Que medidas podem ser tomadas de imediato? Algumas cidades da região de Campinas, por exemplo, adotaram a política do Fecha-Bar para diminuir o consumo de álcool e evitar problemas, principalmente nos finais de semana.

Em Cali, por exemplo, foi estabelecido que depois das duas horas da madrugada não se pode vender bebidas alcoólicas em nenhum local. Os lugares onde as pessoas vão se divertir também têm de fechar, obrigatoriamente, às 2h. A população não gosta dessas medidas, muitos menos os donos dos estabelecimentos, mas isso efetivamente diminui a mortalidade por homicídios e por traumas. Os números comprovam que se trata de uma medida importante.

Além do comportamento violento das pessoas, quais outras causas dos homicídios?

A facilidade para portar armas de fogo ou de outros tipos também tem sido apontado como algo que facilita a expressão máxima do comportamento violento. Mas não basta apenas comunicar formalmente, ou pelo jornais, que as pessoas não podem carregar armas. É preciso uma ação policial que localize essas armas durante operações sistemáticas e as recolha.

Recentemente, em um plebiscito no Brasil, foi decidido que os cidadãos têm o direito de portar armas, desde que possuam a devida documentação para isso. A sociedade tem ânsia de se armar para se defender. Essa é a solução ou apenas aumenta o problema?

Nos Estados Unidos, existe essa cultura. Durante toda a sua história, os norte-americanos viveram com a crença de que há um inimigo e que ele sempre tem que estar na mira. Seja dentro ou fora do país. Eles acreditam que é importante ter uma arma em casa para se defender. Qualquer jovem tem facilidade para comprar uma arma em um supermercado lá ou encontram armas em suas casas e, com elas, acontecem tragédias muito graves. Mas também existem casos como o Canadá e a Bélgica, onde a quantidade de armas entre a população é parecido com a dos EUA. Mas a cultura do uso das armas é completamente diferente. No Canadá, as pessoas têm armas para caçar. Na Bélgica, em cada casa, existe um fuzil do exército, que as pessoas não tocam. A menos que o país entre em guerra. Então, não se trata apenas de ter ou não armas, mas da cultura de cada comunidade. Na Colômbia, a cultura é parecida com a norte-americana.

Em relação às políticas de combate à violência, quais os fatores básicos que devem ser seguidos pelos governantes?

◆ Descrição da tarefa ◆
Dê continuidade ao texto sobre violência e armas de fogo a partir da última frase apresentada. O material apresentado em seguida é independente do texto sobre violência e armas de fogo.

◆ Trechos do material ◆

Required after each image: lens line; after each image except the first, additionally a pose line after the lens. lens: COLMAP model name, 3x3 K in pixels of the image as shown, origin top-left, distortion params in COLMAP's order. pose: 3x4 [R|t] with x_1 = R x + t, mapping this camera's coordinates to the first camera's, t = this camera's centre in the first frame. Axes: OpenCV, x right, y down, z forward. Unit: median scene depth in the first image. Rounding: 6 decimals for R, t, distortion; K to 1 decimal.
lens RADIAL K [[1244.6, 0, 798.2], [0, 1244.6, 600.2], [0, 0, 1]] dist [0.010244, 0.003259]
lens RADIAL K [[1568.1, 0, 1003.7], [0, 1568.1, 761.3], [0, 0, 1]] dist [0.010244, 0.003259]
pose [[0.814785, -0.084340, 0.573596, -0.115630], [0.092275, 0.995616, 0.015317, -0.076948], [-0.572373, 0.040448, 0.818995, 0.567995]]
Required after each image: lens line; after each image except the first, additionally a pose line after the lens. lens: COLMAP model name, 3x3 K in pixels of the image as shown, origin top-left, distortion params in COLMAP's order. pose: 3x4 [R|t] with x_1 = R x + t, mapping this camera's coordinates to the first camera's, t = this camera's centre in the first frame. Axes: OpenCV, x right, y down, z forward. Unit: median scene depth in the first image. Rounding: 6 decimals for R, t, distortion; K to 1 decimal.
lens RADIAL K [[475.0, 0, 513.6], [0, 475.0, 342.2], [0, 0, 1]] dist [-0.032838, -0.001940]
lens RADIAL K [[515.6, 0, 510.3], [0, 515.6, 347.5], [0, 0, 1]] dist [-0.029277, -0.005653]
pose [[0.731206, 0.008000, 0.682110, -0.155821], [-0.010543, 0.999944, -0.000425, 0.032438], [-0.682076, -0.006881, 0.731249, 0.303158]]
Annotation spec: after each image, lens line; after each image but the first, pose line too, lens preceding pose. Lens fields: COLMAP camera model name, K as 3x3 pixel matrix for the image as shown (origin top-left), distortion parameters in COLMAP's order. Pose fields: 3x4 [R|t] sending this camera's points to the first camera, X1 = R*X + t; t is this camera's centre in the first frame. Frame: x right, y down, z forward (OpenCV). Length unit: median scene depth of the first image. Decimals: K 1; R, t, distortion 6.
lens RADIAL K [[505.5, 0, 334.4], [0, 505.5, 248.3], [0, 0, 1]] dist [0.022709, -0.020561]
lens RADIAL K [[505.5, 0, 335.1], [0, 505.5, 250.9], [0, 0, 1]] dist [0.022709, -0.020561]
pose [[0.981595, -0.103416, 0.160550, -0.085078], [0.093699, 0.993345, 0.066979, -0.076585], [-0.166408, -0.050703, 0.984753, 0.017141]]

◆ Resultado da tarefa ◆
As medidas mais importantes são as que inibem o consumo de álcool e o porte de armas. Além disso, é necessário um trabalho nas comunidades mais problemáticas, buscando reduzir a violência intrafamiliar e procurando fortalecer a adoção de uma cultura de solução não-violenta dos conflitos. Trabalhar nas favelas e atuar com os jovens também é fundamental. É preciso mostrar que é possível solucionar os problemas sem a necessidade de se pegar em um revólver e dar um tiro contra outra pessoa. Ainda é muito importante que, cada vez que se decida implantar uma política que busque a diminuição da violência, as autoridades se assegurem de que todos os pontos determinados estão sendo cumpridos à risca. E, por outra parte, é indispensável a medição dos resultados obtidos com essas políticas. Por isso, o sistema de vigilância em relação às mortes tem que estar operando de maneira contínua, gerando informações que possam orientar as autoridades a aplicar suas medidas da melhor forma e nos locais mais necessitados desse tipo de ação. Em Cali, foi criado um sistema de vigilância em relação à violência e às mortes por traumas. De maneira detalhada e contínua, foi possível obter informações sobre quem são os mortos, em que parte da cidade morrem, em que dia da semana e até a hora. Com essas informações, se pode tomar medidas precisas.

O Dr. Alberto Garcia esteve em Campinas para participar de evento com apoio da Sociedade Brasileira de Atendimento Integrado ao Traumatizado (SBAIT).